:: Passage to read ::
------------------------
[Bugfix] Fix HunyuanOCR cross-image contamination in batch processing (#30344)

Signed-off-by: Lennart Brog <lennart.borg@list-ag.de> Signed-off-by: Anker <20343812+anker-c2@users.noreply.github.com>
2026-05-13 05:44:29 +08:00 · 2025-12-10 19:09:31 +01:00 · 2025-12-10 19:09:31 +01:00 · e8e8cd73e5
commit e8e8cd73e5
parent 253305d5b2
1 changed files with 9 additions and 2 deletions
--- a/vllm/model_executor/models/hunyuan_vision.py
+++ b/vllm/model_executor/models/hunyuan_vision.py
@ -502,6 +502,7 @@ class HunYuanVisionTransformer(nn.Module):
        cu_seqlens: list = [0]

        hidden_states = x.to(device=self.device, dtype=self.dtype)
------------------------
:: Entries supplied ::

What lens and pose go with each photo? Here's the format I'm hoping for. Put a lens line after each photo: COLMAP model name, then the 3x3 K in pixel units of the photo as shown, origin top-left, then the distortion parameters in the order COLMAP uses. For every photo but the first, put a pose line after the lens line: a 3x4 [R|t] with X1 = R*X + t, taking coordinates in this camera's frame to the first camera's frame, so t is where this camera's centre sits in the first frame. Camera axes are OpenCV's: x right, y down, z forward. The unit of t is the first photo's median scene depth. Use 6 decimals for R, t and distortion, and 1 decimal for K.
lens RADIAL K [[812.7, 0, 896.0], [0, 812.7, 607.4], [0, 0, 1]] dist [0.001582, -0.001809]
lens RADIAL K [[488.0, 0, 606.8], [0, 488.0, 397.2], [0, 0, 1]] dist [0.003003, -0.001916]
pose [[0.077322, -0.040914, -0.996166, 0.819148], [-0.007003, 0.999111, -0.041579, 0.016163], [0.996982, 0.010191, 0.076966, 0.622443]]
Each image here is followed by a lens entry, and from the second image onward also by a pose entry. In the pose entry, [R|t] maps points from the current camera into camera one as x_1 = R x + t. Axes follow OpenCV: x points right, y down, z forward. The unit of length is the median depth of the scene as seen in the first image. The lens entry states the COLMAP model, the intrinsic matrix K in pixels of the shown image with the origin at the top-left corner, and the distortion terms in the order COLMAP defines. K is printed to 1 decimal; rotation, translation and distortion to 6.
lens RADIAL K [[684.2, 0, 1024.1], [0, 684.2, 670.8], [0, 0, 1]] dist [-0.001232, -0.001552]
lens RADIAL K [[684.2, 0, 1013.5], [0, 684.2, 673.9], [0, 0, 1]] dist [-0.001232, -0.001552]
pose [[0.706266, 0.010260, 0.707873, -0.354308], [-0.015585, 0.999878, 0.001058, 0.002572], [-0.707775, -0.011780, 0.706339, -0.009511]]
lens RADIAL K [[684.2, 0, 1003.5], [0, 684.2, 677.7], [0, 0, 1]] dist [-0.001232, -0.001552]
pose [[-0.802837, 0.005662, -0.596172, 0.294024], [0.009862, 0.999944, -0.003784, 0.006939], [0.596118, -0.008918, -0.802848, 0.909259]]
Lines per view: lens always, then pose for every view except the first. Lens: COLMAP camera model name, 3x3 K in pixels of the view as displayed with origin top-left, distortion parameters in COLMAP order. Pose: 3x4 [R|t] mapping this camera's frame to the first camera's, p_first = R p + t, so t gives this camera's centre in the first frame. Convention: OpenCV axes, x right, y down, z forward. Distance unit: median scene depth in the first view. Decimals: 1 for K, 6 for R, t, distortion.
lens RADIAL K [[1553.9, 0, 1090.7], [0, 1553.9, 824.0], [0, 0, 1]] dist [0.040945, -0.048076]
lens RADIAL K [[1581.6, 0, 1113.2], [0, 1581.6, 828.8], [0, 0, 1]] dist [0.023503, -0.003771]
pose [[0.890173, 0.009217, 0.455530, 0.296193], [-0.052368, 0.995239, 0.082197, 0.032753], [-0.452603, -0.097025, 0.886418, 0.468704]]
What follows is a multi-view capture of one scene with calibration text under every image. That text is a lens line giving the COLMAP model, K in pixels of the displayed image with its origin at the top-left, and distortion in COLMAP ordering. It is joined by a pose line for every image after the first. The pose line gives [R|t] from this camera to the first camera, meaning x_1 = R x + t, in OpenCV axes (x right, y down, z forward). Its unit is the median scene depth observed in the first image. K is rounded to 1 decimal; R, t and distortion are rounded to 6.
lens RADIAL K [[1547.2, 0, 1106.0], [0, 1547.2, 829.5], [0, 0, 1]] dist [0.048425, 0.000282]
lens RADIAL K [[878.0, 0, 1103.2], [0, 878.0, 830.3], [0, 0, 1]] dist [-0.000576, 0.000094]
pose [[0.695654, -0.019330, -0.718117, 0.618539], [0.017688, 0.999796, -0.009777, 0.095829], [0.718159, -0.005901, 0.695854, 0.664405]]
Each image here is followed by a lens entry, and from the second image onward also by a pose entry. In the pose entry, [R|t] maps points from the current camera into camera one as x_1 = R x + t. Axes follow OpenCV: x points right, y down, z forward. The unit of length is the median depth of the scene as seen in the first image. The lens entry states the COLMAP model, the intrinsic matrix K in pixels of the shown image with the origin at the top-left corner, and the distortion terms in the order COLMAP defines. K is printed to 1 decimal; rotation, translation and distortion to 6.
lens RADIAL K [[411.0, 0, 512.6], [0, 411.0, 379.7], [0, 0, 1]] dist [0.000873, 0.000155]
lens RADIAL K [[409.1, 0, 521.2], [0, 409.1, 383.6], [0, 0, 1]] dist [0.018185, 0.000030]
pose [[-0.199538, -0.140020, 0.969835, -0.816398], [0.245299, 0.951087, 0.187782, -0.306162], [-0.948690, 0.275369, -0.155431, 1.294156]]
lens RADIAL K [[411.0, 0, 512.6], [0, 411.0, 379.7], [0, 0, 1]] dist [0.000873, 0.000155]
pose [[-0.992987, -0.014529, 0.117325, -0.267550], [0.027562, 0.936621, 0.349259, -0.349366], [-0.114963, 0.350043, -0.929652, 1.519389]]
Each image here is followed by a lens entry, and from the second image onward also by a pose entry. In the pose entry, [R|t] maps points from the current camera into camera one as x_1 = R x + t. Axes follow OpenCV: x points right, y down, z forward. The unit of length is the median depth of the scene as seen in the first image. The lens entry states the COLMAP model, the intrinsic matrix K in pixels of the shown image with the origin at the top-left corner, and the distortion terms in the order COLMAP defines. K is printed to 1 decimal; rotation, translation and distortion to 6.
------------------------
:: Exercise 1 ::
Reproduce the portion of the commit page between "[Bugfix] Fix HunyuanOCR" and "hidden_states = x.to(device=self.device, dtype=self.dtype)", inclusive.
:: Exercise 2 ::
List every timestamp in the line of dates on the commit page, including repeats.
:: Exercise 3 ::
According to the commit page, which file did this change modify?
The items have no connection to the commit page.

:: Result 1 ::
[Bugfix] Fix HunyuanOCR cross-image contamination in batch processing (#30344)

Signed-off-by: Lennart Brog <lennart.borg@list-ag.de> Signed-off-by: Anker <20343812+anker-c2@users.noreply.github.com>
2026-05-13 05:44:29 +08:00 · 2025-12-10 19:09:31 +01:00 · 2025-12-10 19:09:31 +01:00 · e8e8cd73e5
commit e8e8cd73e5
parent 253305d5b2
1 changed files with 9 additions and 2 deletions
--- a/vllm/model_executor/models/hunyuan_vision.py
+++ b/vllm/model_executor/models/hunyuan_vision.py
@ -502,6 +502,7 @@ class HunYuanVisionTransformer(nn.Module):
        cu_seqlens: list = [0]

        hidden_states = x.to(device=self.device, dtype=self.dtype)

:: Result 2 ::
2026-05-13 05:44:29 +08:00
2025-12-10 19:09:31 +01:00
2025-12-10 19:09:31 +01:00

:: Result 3 ::
vllm/model_executor/models/hunyuan_vision.py